Accepted for/Published in: JMIR Medical Informatics
Date Submitted: Nov 27, 2021
Date Accepted: Apr 11, 2022
Transformer + GAN based Traditional Chinese Medicine inpatient prescription recommendation
ABSTRACT
Background:
Traditional Chinese medicine practitioners usually follow a four-step evaluation process during a patient diagnosis: Observation, Auscultation, Olfaction, Inquiry, Pulse feeling and Palpation. The information gathered in this procedure along with lab test results and other measurements such as vital signs is recorded in the patient’s electronic health record. All the information needed for making a treatment plan is contained in the electronic health record. But only a seasoned Traditional Chinese medicine physician could utilize well this information to make a good treatment plan since the reasoning process is very complicated and it takes years of practice for a medical graduate to master the reasoning skill. In this digital medicine era, with a deluge of medical data, and ever increasing computing power and more advanced artificial neural network models, it becomes not only desirable but also readily possible for a computerized system to mimic the decision-making process of a Traditional Chinese medicine physician
Objective:
To develop an assistive tool that can predict prescriptions for hospital inpatients based on patients’ clinical electronic health records.
Methods:
Clinical health records containing medical histories as well as current symptoms and diagnosis information are used to train a Transformer-based neural network model using the corresponding doctor’s prescriptions as the aimed target.
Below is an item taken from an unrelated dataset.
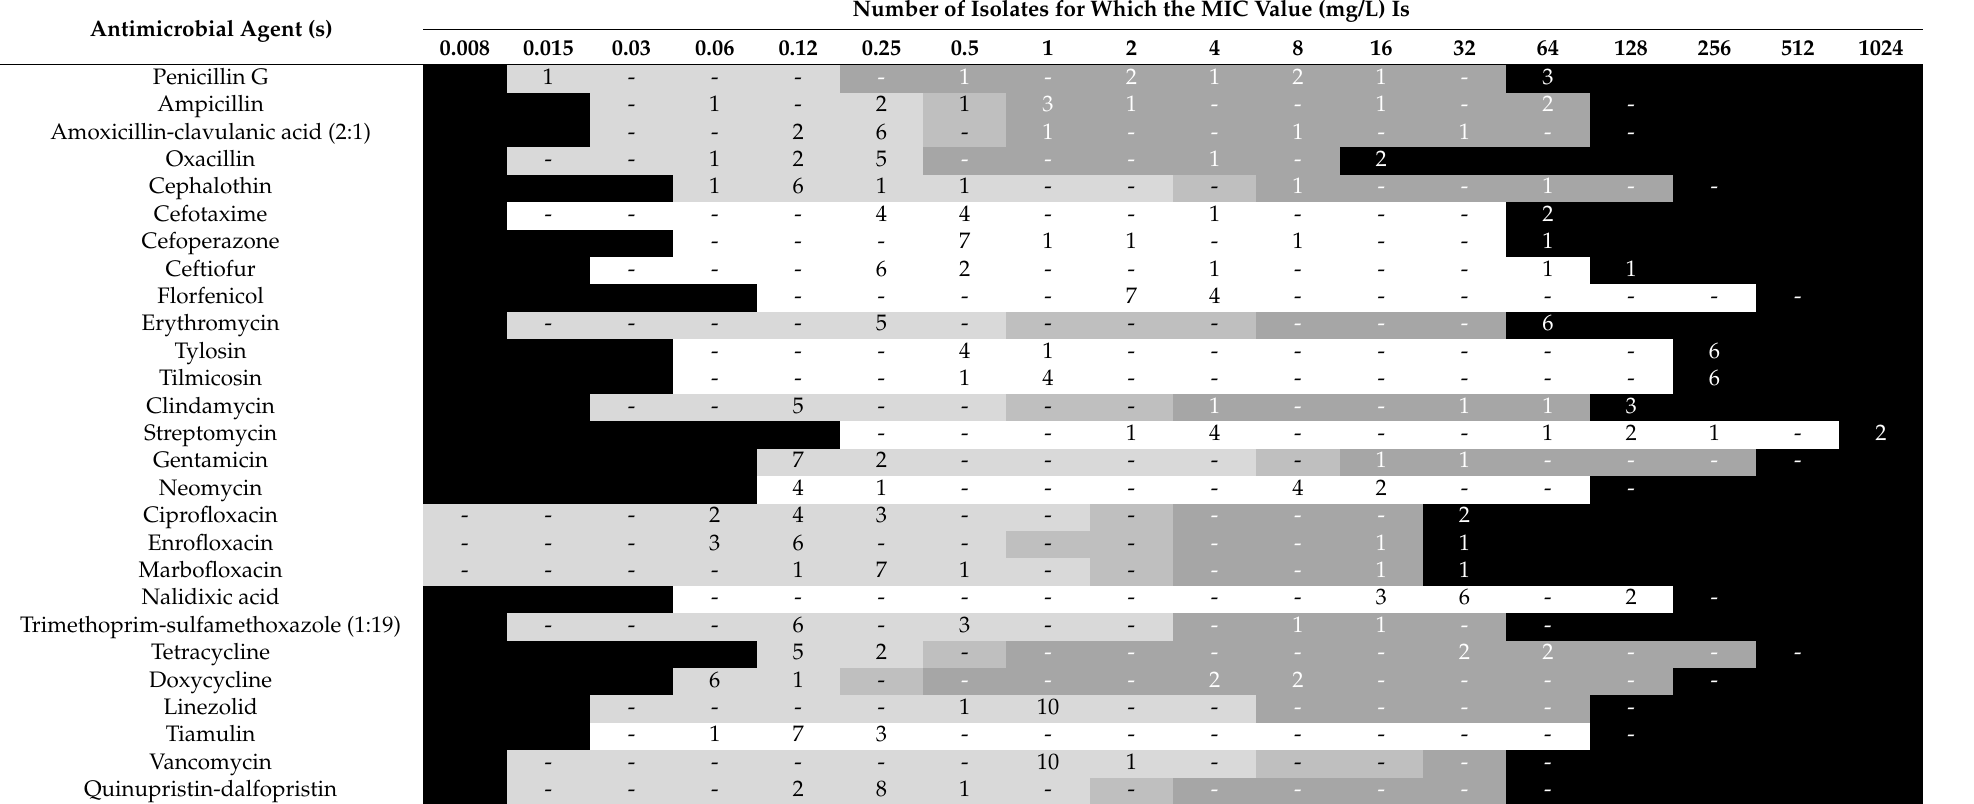
Table 3. Minimal inhibitory concentrations of the 11 feline S. pseudintermedius isolates. Antimicrobial Agent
This is accomplished by extracting relevant information, such as the patient’s current sickness, medicines taken, nursing care given, vital signs, examinations and lab results from the patient’s electronic health records. The obtained information is then sorted chronologically to produce a sequence of data for each patient. This time-sequence data is then used as input to a modified Transformer network, which is chosen as a prescription prediction model. The output of the model is a prescription for the patient. The ultimate goal is for this tool to generate a prescription that matches what an expert Traditional Chinese medicine physician would prescribe. To alleviate the issue of overfitting, a Generative Adversarial Network (GAN) is used to augment the training sample dataset by generating noise-added samples from the original training samples.
Results:
A total of 21,295 copies of inpatient electronic medical records from Guang’anmen traditional Chinese medicine hospital was used in this research. These records were created between January 2017 and December 2018, covering a total of 6352 kinds of medicines. These medicines were sorted into 819 types of first category medicines based on the class relationships among medicines. As shown by the test results, the performance of a fully trained Transformer model can have an average precision rate of 80.58%,and an average recall rate of 68.49%.
Conclusions:
As shown by the preliminary test results, the Transformer-based TCM prescription recommendation model outperforms the existing conventional methods. The extra training samples generated by the GAN network helps to overcome the overfitting issue, leading a further improved recall rate and precision rate.